## Work order
Every entry is to be restated exactly; pictures are not part of the copy.

[Records from a data source]
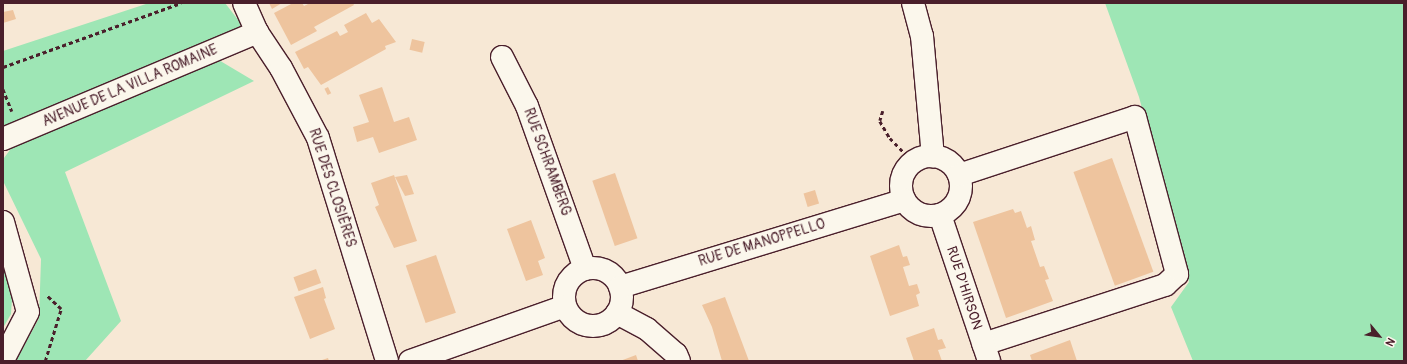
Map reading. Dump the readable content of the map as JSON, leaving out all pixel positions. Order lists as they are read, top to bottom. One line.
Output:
{"streets":{"street":["AVENUE DE LA VILLA ROMAINE","RUE SCHRAMBERG","RUE DES CLOSIÈRES","RUE DE MANOPPELLO","RUE D'HIRSON"]},"crossings":[["AVENUE DE LA VILLA ROMAINE","RUE DES CLOSIÈRES"],["RUE SCHRAMBERG","RUE DE MANOPPELLO"],["RUE DE MANOPPELLO","RUE D'HIRSON"]],"north":"bottom right"}
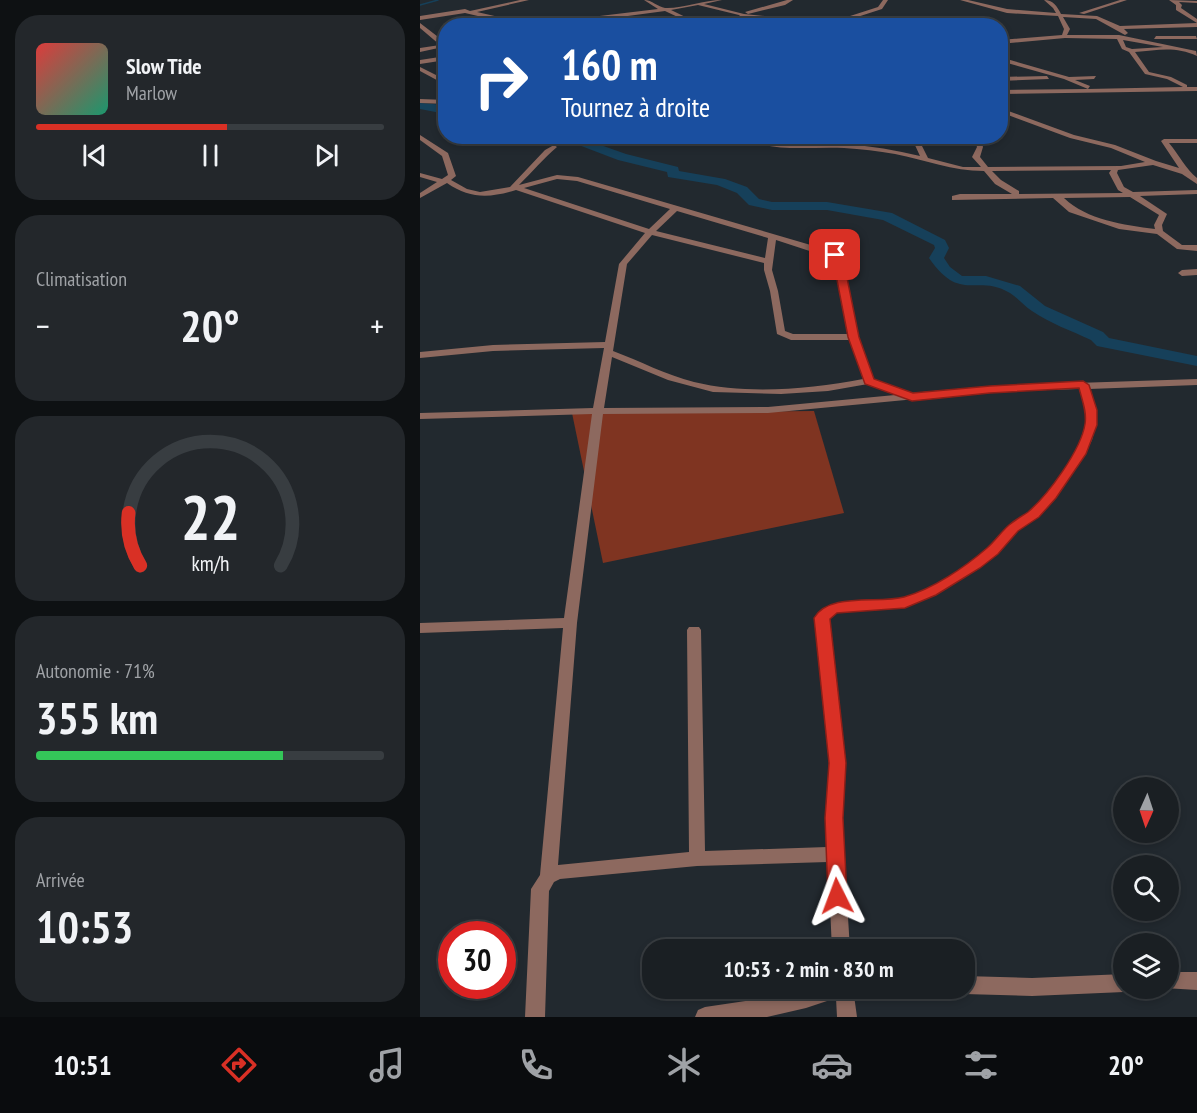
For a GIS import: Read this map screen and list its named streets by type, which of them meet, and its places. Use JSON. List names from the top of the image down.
{
  "north": "bottom",
  "page": {
    "turn": ["160 m", "Tournez à droite"],
    "song": ["Slow Tide", "Marlow"],
    "tile": [
      "Climatisation",
      ["Autonomie · 71%", "355 km"],
      ["Arrivée", "10:53"]
    ],
    "heat": ["−", "20°", "+"],
    "limit": "30",
    "trip": "10:53 · 2 min · 830 m",
    "tabs": ["10:51", "20°"],
    "gauge": ["22", "km/h"]
  }
}
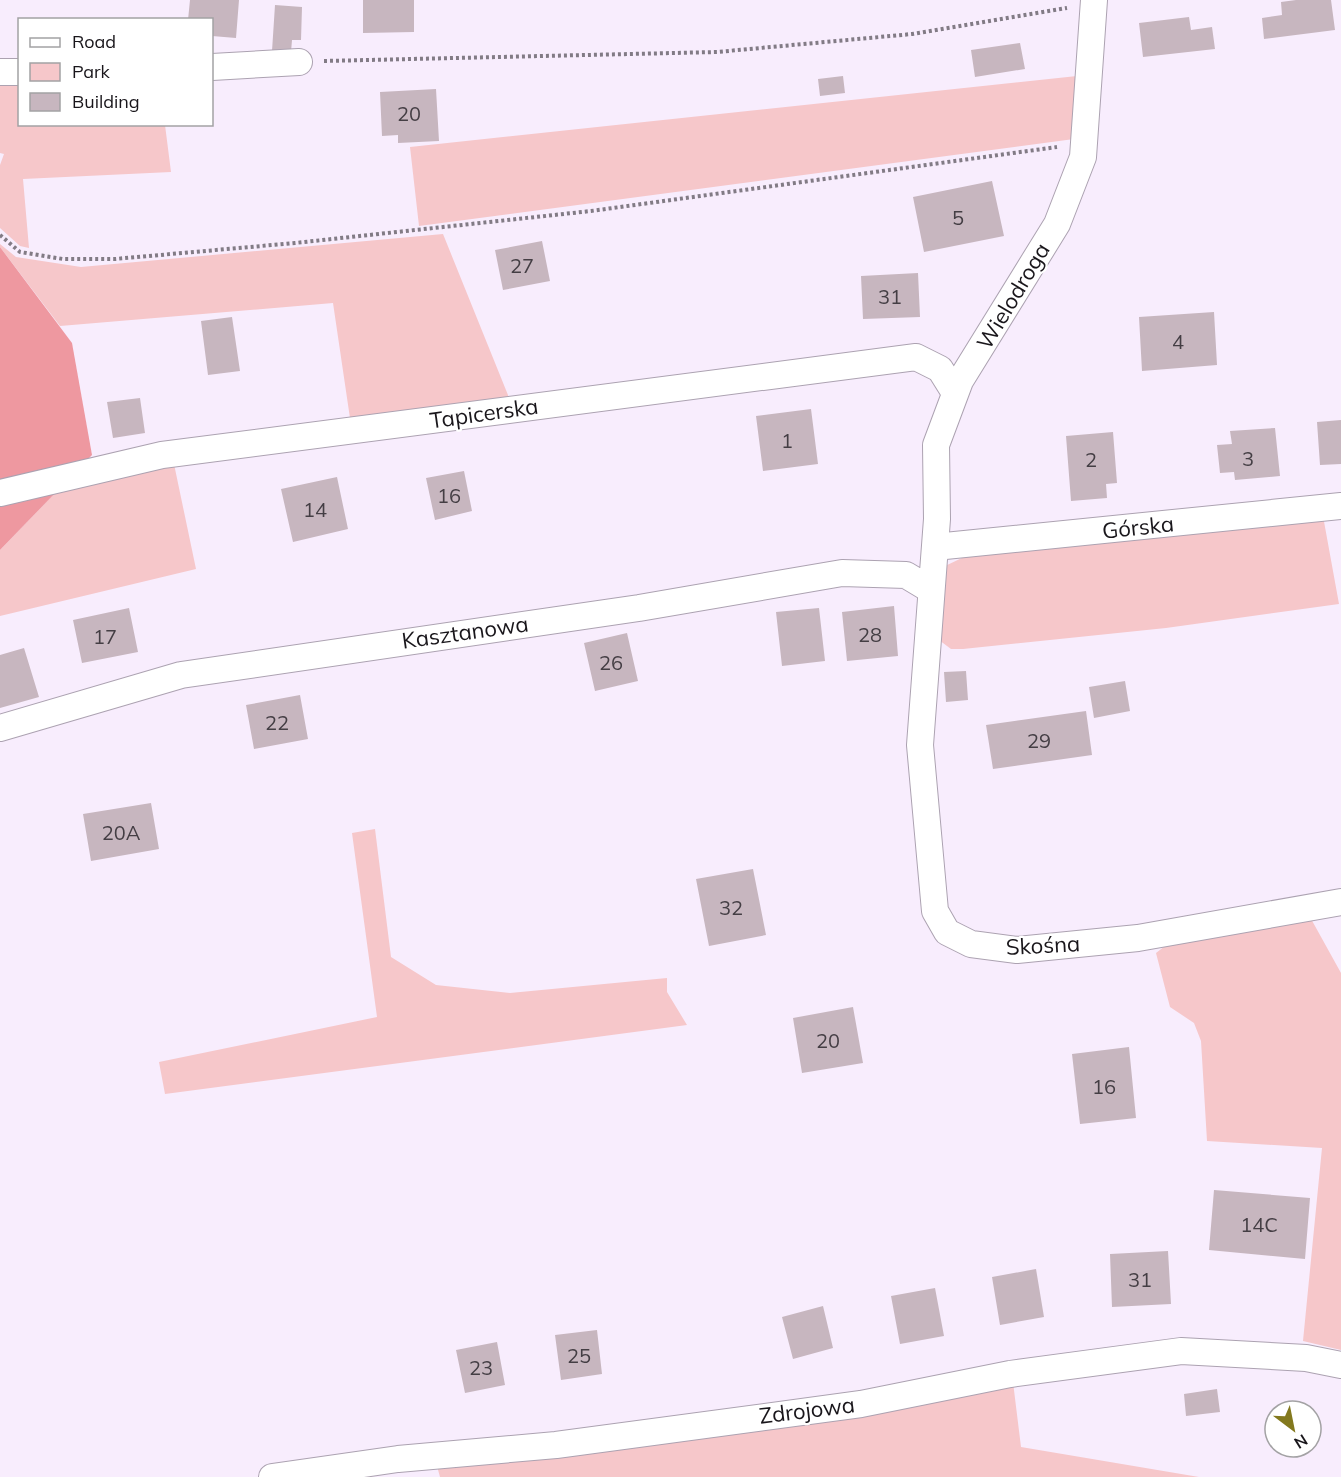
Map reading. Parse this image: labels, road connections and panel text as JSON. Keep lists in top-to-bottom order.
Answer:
{
  "streets": {
    "street": [
      "Wielodroga",
      "Tapicerska",
      "Górska",
      "Kasztanowa",
      "Skośna",
      "Zdrojowa"
    ]
  },
  "crossings": [
    ["Wielodroga", "Tapicerska"],
    ["Wielodroga", "Górska"],
    ["Wielodroga", "Kasztanowa"],
    ["Wielodroga", "Skośna"],
    ["Kasztanowa", "Skośna"]
  ],
  "house_numbers": [
    "20",
    "5",
    "27",
    "31",
    "4",
    "1",
    "3",
    "2",
    "16",
    "14",
    "28",
    "17",
    "26",
    "22",
    "29",
    "20A",
    "32",
    "20",
    "16",
    "14C",
    "31",
    "25",
    "23"
  ],
  "legend": ["Road", "Park", "Building"],
  "north": "bottom right"
}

## Result
Map reading. Dump the readable content of the map as JSON, leaving out all pixel positions. Order lists as they are read, top to bottom. One line.
Output:
{"streets":{"street":["AVENUE DE LA VILLA ROMAINE","RUE SCHRAMBERG","RUE DES CLOSIÈRES","RUE DE MANOPPELLO","RUE D'HIRSON"]},"crossings":[["AVENUE DE LA VILLA ROMAINE","RUE DES CLOSIÈRES"],["RUE SCHRAMBERG","RUE DE MANOPPELLO"],["RUE DE MANOPPELLO","RUE D'HIRSON"]],"north":"bottom right"}
For a GIS import: Read this map screen and list its named streets by type, which of them meet, and its places. Use JSON. List names from the top of the image down.
{
  "north": "bottom",
  "page": {
    "turn": ["160 m", "Tournez à droite"],
    "song": ["Slow Tide", "Marlow"],
    "tile": [
      "Climatisation",
      ["Autonomie · 71%", "355 km"],
      ["Arrivée", "10:53"]
    ],
    "heat": ["−", "20°", "+"],
    "limit": "30",
    "trip": "10:53 · 2 min · 830 m",
    "tabs": ["10:51", "20°"],
    "gauge": ["22", "km/h"]
  }
}
Map reading. Parse this image: labels, road connections and panel text as JSON. Keep lists in top-to-bottom order.
Answer:
{
  "streets": {
    "street": [
      "Wielodroga",
      "Tapicerska",
      "Górska",
      "Kasztanowa",
      "Skośna",
      "Zdrojowa"
    ]
  },
  "crossings": [
    ["Wielodroga", "Tapicerska"],
    ["Wielodroga", "Górska"],
    ["Wielodroga", "Kasztanowa"],
    ["Wielodroga", "Skośna"],
    ["Kasztanowa", "Skośna"]
  ],
  "house_numbers": [
    "20",
    "5",
    "27",
    "31",
    "4",
    "1",
    "3",
    "2",
    "16",
    "14",
    "28",
    "17",
    "26",
    "22",
    "29",
    "20A",
    "32",
    "20",
    "16",
    "14C",
    "31",
    "25",
    "23"
  ],
  "legend": ["Road", "Park", "Building"],
  "north": "bottom right"
}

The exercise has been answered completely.